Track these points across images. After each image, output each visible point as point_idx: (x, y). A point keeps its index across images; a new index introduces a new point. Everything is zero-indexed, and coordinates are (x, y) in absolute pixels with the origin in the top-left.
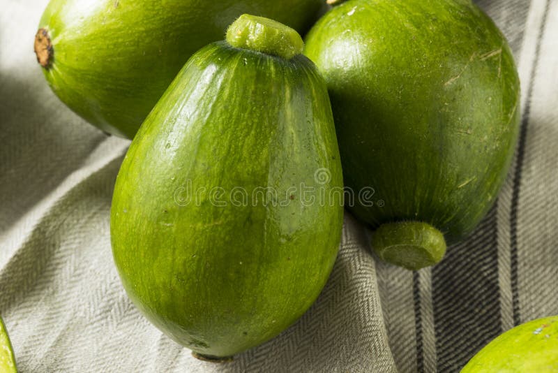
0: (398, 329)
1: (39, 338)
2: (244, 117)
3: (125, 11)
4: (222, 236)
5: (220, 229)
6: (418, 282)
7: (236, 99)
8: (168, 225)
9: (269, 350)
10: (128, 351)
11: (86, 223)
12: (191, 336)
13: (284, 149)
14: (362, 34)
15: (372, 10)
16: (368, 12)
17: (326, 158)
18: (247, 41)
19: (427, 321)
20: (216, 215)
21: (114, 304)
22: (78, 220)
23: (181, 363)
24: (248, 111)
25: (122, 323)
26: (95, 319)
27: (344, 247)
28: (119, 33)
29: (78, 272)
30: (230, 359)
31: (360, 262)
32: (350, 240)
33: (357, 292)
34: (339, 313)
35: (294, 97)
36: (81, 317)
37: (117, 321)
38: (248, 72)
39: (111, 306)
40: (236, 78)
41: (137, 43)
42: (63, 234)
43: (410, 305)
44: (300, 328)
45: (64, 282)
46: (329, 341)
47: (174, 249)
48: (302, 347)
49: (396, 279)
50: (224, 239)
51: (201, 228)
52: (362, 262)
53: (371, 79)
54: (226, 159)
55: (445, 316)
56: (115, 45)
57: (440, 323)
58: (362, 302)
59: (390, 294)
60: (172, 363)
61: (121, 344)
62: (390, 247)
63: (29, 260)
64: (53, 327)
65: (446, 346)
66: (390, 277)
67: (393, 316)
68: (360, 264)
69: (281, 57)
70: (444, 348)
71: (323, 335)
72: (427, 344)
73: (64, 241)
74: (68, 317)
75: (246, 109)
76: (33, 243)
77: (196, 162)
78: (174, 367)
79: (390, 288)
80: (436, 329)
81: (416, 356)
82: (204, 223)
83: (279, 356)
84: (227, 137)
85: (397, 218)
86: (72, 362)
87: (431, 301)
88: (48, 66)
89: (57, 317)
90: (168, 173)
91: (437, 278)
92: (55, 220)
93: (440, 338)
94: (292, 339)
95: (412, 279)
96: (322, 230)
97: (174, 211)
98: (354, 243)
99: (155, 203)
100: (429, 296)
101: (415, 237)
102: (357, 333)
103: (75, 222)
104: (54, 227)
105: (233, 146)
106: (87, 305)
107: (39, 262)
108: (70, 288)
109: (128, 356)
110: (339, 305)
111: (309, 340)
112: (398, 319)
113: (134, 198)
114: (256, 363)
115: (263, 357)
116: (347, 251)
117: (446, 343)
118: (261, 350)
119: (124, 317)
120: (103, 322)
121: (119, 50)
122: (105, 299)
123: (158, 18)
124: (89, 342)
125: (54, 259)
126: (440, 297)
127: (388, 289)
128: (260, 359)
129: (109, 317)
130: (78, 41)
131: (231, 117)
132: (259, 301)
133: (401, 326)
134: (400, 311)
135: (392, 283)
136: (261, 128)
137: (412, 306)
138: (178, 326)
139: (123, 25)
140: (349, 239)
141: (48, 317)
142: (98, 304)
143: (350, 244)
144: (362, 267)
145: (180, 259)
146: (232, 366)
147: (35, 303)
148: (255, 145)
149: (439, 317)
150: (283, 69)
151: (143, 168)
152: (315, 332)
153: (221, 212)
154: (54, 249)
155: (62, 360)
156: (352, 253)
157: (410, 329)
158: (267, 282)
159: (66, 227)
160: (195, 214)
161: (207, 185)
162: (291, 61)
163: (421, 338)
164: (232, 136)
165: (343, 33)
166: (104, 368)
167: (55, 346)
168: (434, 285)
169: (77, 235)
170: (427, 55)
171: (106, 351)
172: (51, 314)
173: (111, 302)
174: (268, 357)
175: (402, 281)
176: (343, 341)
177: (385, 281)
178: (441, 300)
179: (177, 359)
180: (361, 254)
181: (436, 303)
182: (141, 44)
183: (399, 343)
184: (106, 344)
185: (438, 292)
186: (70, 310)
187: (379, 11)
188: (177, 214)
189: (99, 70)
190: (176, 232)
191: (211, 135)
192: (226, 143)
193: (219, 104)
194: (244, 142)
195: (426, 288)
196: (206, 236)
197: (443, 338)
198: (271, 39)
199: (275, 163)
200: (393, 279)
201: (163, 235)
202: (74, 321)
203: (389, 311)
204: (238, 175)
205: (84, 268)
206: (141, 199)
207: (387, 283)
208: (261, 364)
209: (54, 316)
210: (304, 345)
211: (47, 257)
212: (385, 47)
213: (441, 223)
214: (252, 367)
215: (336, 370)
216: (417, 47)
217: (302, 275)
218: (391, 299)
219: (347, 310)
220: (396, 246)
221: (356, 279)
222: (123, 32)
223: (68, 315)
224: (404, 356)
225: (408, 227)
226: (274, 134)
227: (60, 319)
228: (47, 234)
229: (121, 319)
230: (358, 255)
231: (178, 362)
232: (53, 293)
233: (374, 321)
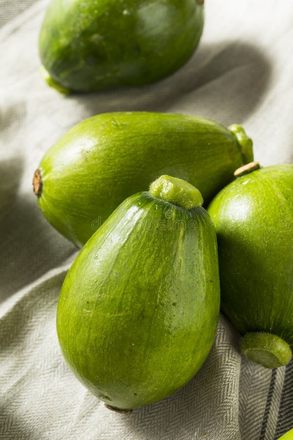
0: (252, 408)
1: (7, 379)
2: (148, 244)
3: (90, 163)
4: (122, 324)
5: (121, 319)
6: (275, 378)
7: (145, 232)
8: (88, 311)
9: (159, 409)
10: (64, 396)
11: (52, 305)
12: (99, 391)
13: (173, 271)
14: (248, 198)
15: (259, 183)
16: (256, 184)
17: (205, 280)
18: (161, 193)
19: (275, 405)
20: (120, 309)
21: (60, 363)
22: (47, 302)
23: (98, 410)
24: (152, 241)
25: (64, 377)
26: (46, 372)
27: (220, 345)
28: (84, 178)
29: (40, 338)
30: (129, 412)
31: (229, 356)
32: (225, 341)
33: (222, 378)
34: (207, 390)
35: (186, 236)
36: (38, 369)
37: (61, 374)
38: (156, 214)
39: (58, 364)
40: (148, 217)
41: (95, 187)
42: (35, 310)
43: (265, 393)
44: (182, 397)
45: (31, 343)
46: (198, 409)
47: (90, 329)
48: (181, 410)
49: (260, 374)
50: (123, 326)
51: (109, 317)
52: (230, 357)
53: (248, 230)
54: (132, 272)
55: (288, 404)
56: (80, 186)
57: (283, 409)
58: (224, 385)
59: (253, 383)
60: (92, 409)
61: (60, 391)
62: (250, 349)
63: (9, 325)
64: (17, 373)
65: (285, 426)
66: (256, 372)
67: (251, 399)
68: (228, 358)
69: (182, 207)
70: (282, 427)
71: (195, 404)
72: (270, 422)
73: (35, 315)
74: (29, 368)
75: (150, 240)
76: (13, 314)
77: (112, 271)
78: (93, 412)
79: (254, 379)
80: (280, 412)
81: (261, 429)
82: (111, 313)
83: (165, 415)
84: (135, 257)
85: (258, 330)
86: (25, 398)
87: (281, 392)
88: (39, 194)
89: (22, 367)
90: (93, 277)
91: (289, 377)
92: (31, 300)
93: (282, 419)
94: (176, 404)
95: (271, 375)
96: (195, 330)
97: (93, 302)
98: (228, 344)
99: (82, 296)
100: (280, 388)
101: (267, 345)
102: (216, 406)
103: (45, 303)
104: (30, 304)
105: (138, 264)
106: (43, 361)
107: (15, 327)
108: (34, 348)
109: (63, 400)
110: (208, 385)
111: (186, 407)
112: (254, 401)
113: (71, 290)
114: (149, 417)
115: (154, 414)
116: (221, 348)
117: (285, 423)
118: (154, 409)
119: (66, 373)
120: (52, 374)
121: (83, 190)
122: (56, 359)
123: (111, 171)
124: (39, 386)
125: (27, 327)
126: (288, 391)
127: (252, 380)
128: (152, 415)
129: (56, 372)
130: (58, 180)
131: (140, 243)
132: (144, 372)
133: (255, 406)
134: (256, 396)
135: (257, 376)
136: (159, 254)
137: (267, 394)
138: (90, 383)
139: (88, 173)
140: (225, 339)
141: (15, 365)
142: (51, 361)
143: (225, 343)
144: (229, 361)
145: (93, 336)
146: (133, 417)
147: (8, 355)
148: (153, 265)
149: (283, 405)
150: (181, 216)
151: (79, 271)
152: (191, 401)
153: (123, 307)
154: (28, 320)
155: (18, 396)
156: (224, 350)
157: (261, 410)
158: (151, 360)
159: (38, 305)
160: (106, 306)
161: (117, 288)
162: (190, 210)
163: (267, 417)
164: (138, 256)
165: (237, 196)
166: (45, 405)
167: (16, 386)
168: (285, 381)
169: (44, 312)
170: (289, 218)
171: (49, 394)
172: (18, 364)
173: (59, 361)
174: (157, 414)
175: (264, 376)
176: (207, 410)
177: (252, 374)
178: (288, 393)
179: (96, 407)
180: (231, 352)
181: (284, 394)
182: (98, 187)
183: (251, 418)
184: (51, 390)
185: (288, 387)
186: (31, 362)
187: (264, 184)
188: (94, 305)
189: (69, 201)
190: (93, 316)
191: (124, 254)
192: (133, 261)
193: (133, 234)
194: (145, 262)
195: (280, 383)
196: (111, 323)
197: (283, 420)
198: (177, 194)
199: (166, 280)
200: (258, 373)
201: (84, 318)
202: (33, 371)
203: (249, 395)
204: (138, 284)
205: (45, 335)
206: (74, 291)
207: (253, 376)
208: (152, 419)
209: (20, 365)
210: (182, 409)
211: (22, 324)
212: (261, 209)
213: (288, 337)
214: (146, 420)
215: (198, 429)
216: (283, 212)
217: (177, 359)
218: (253, 387)
219: (213, 389)
220: (254, 349)
221: (223, 368)
222: (86, 178)
223: (29, 366)
224: (253, 428)
225: (263, 337)
226: (167, 259)
227: (23, 368)
228: (24, 309)
229: (64, 374)
230: (229, 352)
231: (96, 409)
232: (22, 350)
233: (230, 399)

**Exercise:**
Using only the entries above, output the line with "116: (347, 251)", the line with "131: (231, 117)", and all lines between them, exactly as they stand.

**Exercise answer:**
116: (347, 251)
117: (446, 343)
118: (261, 350)
119: (124, 317)
120: (103, 322)
121: (119, 50)
122: (105, 299)
123: (158, 18)
124: (89, 342)
125: (54, 259)
126: (440, 297)
127: (388, 289)
128: (260, 359)
129: (109, 317)
130: (78, 41)
131: (231, 117)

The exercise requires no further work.